▸ **Problem to work on**
Please return every line in the entries below with the word "vous" in it.

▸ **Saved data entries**
=====
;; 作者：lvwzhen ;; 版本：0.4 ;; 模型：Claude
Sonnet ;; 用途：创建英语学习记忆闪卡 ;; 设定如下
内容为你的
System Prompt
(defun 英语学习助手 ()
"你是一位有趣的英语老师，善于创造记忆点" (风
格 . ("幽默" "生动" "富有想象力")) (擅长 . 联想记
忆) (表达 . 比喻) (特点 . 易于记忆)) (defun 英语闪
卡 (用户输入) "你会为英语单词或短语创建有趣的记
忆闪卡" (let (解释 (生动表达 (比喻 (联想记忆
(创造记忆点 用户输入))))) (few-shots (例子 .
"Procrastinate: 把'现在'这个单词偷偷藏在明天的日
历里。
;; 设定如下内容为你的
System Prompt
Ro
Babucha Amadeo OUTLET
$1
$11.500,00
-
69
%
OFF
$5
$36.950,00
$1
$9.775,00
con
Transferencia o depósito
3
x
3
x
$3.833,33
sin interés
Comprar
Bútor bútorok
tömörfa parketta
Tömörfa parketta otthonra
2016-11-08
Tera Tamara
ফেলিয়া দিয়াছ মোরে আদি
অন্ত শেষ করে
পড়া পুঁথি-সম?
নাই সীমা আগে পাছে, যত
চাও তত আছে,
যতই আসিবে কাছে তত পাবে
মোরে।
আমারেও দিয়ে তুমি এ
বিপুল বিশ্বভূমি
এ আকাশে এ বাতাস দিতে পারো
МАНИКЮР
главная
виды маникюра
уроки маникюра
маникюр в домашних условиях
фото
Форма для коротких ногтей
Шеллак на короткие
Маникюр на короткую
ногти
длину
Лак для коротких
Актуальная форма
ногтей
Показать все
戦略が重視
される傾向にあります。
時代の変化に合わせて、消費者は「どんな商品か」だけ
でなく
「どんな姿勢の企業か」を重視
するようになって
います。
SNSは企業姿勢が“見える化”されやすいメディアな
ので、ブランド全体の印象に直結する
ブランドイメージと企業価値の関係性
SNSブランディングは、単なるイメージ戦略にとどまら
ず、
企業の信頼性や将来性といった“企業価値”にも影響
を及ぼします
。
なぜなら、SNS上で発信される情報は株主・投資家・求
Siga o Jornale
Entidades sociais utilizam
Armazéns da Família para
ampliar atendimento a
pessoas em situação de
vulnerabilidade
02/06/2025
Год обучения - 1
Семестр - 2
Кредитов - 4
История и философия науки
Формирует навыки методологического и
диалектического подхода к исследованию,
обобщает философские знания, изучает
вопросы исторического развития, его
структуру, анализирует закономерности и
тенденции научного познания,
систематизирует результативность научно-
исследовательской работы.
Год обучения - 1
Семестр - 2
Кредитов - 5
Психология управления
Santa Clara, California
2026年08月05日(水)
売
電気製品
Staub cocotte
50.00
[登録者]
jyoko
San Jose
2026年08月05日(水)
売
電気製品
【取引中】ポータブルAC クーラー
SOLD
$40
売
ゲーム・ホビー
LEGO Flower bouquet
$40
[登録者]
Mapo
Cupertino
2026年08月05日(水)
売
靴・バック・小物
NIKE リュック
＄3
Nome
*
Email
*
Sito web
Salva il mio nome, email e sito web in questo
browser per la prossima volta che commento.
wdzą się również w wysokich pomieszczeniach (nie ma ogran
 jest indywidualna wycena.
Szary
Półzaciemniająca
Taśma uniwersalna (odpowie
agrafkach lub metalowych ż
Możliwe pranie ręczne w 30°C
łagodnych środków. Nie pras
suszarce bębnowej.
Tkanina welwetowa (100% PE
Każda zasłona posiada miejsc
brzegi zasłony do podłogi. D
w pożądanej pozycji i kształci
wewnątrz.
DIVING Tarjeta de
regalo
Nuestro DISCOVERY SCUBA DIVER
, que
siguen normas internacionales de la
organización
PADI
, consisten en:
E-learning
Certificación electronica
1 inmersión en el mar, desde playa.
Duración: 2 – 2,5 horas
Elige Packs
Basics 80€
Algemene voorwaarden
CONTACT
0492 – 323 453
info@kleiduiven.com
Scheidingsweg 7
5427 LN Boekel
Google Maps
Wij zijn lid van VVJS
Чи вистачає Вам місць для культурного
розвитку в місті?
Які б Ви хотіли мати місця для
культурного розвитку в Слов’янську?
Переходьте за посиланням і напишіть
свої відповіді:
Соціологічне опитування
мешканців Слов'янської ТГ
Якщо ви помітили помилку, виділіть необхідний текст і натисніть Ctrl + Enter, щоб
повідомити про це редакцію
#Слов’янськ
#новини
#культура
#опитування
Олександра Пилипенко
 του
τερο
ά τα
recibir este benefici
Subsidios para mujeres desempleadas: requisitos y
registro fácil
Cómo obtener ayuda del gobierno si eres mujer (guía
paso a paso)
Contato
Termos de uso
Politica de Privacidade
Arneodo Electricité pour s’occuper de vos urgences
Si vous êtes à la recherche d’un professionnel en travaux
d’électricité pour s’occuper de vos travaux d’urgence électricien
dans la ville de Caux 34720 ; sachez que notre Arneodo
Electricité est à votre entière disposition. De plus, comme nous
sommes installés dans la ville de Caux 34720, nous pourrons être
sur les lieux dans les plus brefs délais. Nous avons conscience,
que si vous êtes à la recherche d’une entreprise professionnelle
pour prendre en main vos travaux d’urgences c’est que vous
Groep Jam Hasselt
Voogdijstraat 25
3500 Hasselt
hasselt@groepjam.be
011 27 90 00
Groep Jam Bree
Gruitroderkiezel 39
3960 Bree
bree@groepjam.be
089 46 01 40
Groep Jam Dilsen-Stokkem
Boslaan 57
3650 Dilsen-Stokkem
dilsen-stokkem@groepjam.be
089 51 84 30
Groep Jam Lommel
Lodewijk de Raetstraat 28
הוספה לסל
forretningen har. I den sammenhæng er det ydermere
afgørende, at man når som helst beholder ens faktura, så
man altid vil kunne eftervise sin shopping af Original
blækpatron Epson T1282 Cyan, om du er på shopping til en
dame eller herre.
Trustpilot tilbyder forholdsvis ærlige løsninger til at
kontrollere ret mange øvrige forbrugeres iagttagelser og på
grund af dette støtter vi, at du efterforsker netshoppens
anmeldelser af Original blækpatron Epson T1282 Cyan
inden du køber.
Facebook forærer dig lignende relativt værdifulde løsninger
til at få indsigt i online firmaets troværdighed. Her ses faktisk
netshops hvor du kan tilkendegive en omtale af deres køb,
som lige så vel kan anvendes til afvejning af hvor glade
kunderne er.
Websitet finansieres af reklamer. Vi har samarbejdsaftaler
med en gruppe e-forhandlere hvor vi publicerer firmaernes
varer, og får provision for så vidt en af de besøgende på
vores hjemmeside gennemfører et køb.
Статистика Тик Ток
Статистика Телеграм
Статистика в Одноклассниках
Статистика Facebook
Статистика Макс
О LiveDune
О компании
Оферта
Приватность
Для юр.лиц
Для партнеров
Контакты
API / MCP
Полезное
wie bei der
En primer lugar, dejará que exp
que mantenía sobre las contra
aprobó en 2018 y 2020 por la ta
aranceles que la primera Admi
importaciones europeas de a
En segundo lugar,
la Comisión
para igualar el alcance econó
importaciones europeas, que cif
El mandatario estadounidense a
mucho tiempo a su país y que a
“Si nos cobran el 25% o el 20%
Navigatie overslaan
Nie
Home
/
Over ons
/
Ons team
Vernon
=====
▸ **Solution**
Si vous êtes à la recherche d’un professionnel en travaux
que si vous êtes à la recherche d’une entreprise professionnelle
pour prendre en main vos travaux d’urgences c’est que vous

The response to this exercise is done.